Mancini lined a two-out single past Montgomery's head in the third to match his two hits last night, and the home run gave him five in a row.
Mancini watched video of his 2019 at-bats yesterday with hitting coach Don Long and might have unlocked the solution.
"I've definitely felt better the last couple days," he said. "I know I've had a couple spurts this year where it looked like maybe I broke out of it and everything, but I never had that feeling I'd say that I did a couple years ago, and I've been searching and searching. And Don has been a huge help.
"What I noticed was everything was so simple. I was thinking too much what my lower half was, where are my hands and everything, and I kind of let that go and just really focused and zeroed in on the pitcher and focused on pitch selection, because that's the name of the game and I think that's basically a huge reason for some of the at-bats where I haven't so well. It's because I'm not letting the at-bats happen, and Hyde had a talk with me about that yesterday, too. The name of the game is just relaxing, not being afraid to get deep into counts if you don't get your pitch and swinging at the right pitch."
"I was putting a lot of pressure on myself, I'm not going to lie. I think we all were."
Ryan Mountcastle lined a single into right field leading off the second, and though he was erased on a double play, it signaled that he, too, may be ready to bust out. Except his luck stayed the same after he broke his bat in the fourth, lifting a fly ball to shallow right field and watching Clint Frazier make a diving catch.
López retired the side in order on only 10 pitches in the first inning and struck out the first two batters in the second on 97 mph fastballs. He hit 97 mph again in the third to fan Torres after back-to-back two-out singles by DJ LeMahieu and Stanton - the latter a ground ball at 117 mph.

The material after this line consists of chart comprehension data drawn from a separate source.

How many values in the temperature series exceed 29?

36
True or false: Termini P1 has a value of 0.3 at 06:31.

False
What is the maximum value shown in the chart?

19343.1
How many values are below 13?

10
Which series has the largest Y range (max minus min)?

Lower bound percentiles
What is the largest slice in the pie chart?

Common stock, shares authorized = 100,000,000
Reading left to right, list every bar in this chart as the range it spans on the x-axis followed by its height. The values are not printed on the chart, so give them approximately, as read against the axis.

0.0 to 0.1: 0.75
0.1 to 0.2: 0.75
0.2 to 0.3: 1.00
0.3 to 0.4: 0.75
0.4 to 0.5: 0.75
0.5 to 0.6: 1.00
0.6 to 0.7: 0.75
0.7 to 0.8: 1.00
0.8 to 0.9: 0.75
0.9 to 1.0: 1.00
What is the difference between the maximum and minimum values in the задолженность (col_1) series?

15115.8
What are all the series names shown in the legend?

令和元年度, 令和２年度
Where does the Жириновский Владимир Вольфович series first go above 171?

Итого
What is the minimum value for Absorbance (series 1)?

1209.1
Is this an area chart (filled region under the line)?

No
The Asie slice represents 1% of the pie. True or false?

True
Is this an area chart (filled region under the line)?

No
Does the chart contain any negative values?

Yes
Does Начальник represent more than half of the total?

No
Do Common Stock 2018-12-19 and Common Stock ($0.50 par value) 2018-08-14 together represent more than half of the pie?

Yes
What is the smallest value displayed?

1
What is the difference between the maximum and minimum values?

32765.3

A hit batter and two-out single in the fourth brought pitching coach Chris Holt to the mound. Frazier swung at the first pitch, the 69th from López, and flied to the warning track in right.
The fifth inning keeps confining López.
"Every time I go there, I try to compete the best I can," he said. "I don't try to think about things not going my way. I just try to go pitch-by-pitch, try to execute it every time. ... Sometimes things don't go our way, so I just kind of keep pushing, keep pushing and see if I can get farther."
"I'd like to score a few more runs so it's a little easier to keep him out there," Hyde said. "I'd like to see him grind through that inning if he could if we had a 5-0 lead."
Hyde wasn't taking any chances in the fifth with the lineup turned over again.
The Orioles weren't taking another loss from the Yankees.
A big win to take on the road "just because I feel like we did so many things well today," Hyde said. "Just really good situational hitting there at the end, Pat with a big, huge bunt off 100 mph and Cedric with the sac fly. Nice to see Trey swing the bat the way he did. I was really proud of our pitchers. I thought our pitching was just outstanding. Valdez isn't going to be perfect all year, but we trust him with the ball and more times than not it's a strikeout or a ball on the ground. One of those things, one strike away. How about Tanner Scott there, electric stuff? A lot of good things happened today."
Notes: Former Orioles left-hander Wade LeBlanc cleared waivers and elected free agency, per MLB Network's Jon Morosi.
Triple-A Norfolk announced plans to welcome fans back to Harbor Park at 38 percent capacity, meaning up to 4,731 fans may attend the May 18 home opener against the Jacksonville Jumbo Shrimp.